> _TASK OBJECTIVE_
Using the records below, filter out every line that lacks "three" and copy the rest.
══ TASK MATERIAL
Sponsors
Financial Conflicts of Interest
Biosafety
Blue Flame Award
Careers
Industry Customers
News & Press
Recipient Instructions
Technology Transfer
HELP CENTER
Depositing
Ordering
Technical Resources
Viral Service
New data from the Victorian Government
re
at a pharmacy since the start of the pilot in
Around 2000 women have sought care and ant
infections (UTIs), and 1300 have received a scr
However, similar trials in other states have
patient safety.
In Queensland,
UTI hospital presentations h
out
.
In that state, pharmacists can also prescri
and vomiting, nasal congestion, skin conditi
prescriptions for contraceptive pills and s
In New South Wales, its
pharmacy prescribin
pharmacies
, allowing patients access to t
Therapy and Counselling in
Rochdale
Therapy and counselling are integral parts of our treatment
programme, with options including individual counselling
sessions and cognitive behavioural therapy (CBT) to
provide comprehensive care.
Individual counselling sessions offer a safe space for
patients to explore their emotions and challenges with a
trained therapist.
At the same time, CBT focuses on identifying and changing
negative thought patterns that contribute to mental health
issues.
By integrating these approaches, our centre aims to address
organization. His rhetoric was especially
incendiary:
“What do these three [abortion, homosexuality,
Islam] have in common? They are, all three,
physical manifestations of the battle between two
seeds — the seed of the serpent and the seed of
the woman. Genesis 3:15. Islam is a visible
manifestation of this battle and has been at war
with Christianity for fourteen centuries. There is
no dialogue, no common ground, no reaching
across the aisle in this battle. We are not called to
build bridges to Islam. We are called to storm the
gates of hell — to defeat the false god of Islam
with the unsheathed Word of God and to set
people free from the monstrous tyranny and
════
══ TASK MATERIAL
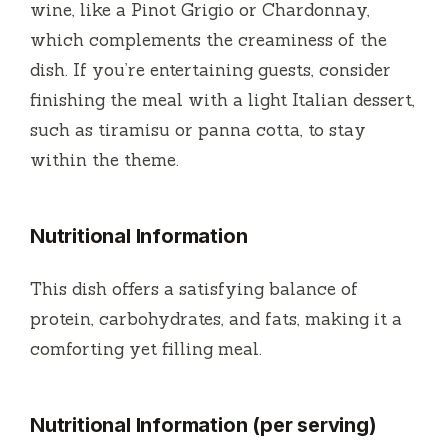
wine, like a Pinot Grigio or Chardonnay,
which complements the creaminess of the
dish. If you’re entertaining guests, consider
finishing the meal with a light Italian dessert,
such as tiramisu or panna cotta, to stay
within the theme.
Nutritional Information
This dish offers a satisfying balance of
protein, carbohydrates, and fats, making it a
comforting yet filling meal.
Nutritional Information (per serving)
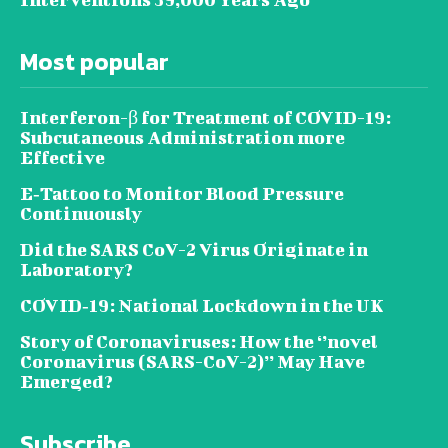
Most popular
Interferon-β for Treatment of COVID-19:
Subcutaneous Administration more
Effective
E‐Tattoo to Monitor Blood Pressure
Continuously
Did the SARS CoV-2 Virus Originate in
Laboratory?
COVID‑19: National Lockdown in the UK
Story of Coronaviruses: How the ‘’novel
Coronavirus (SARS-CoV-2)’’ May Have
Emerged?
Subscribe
════
> _FINISHED TASK_
“What do these three [abortion, homosexuality,
Islam] have in common? They are, all three,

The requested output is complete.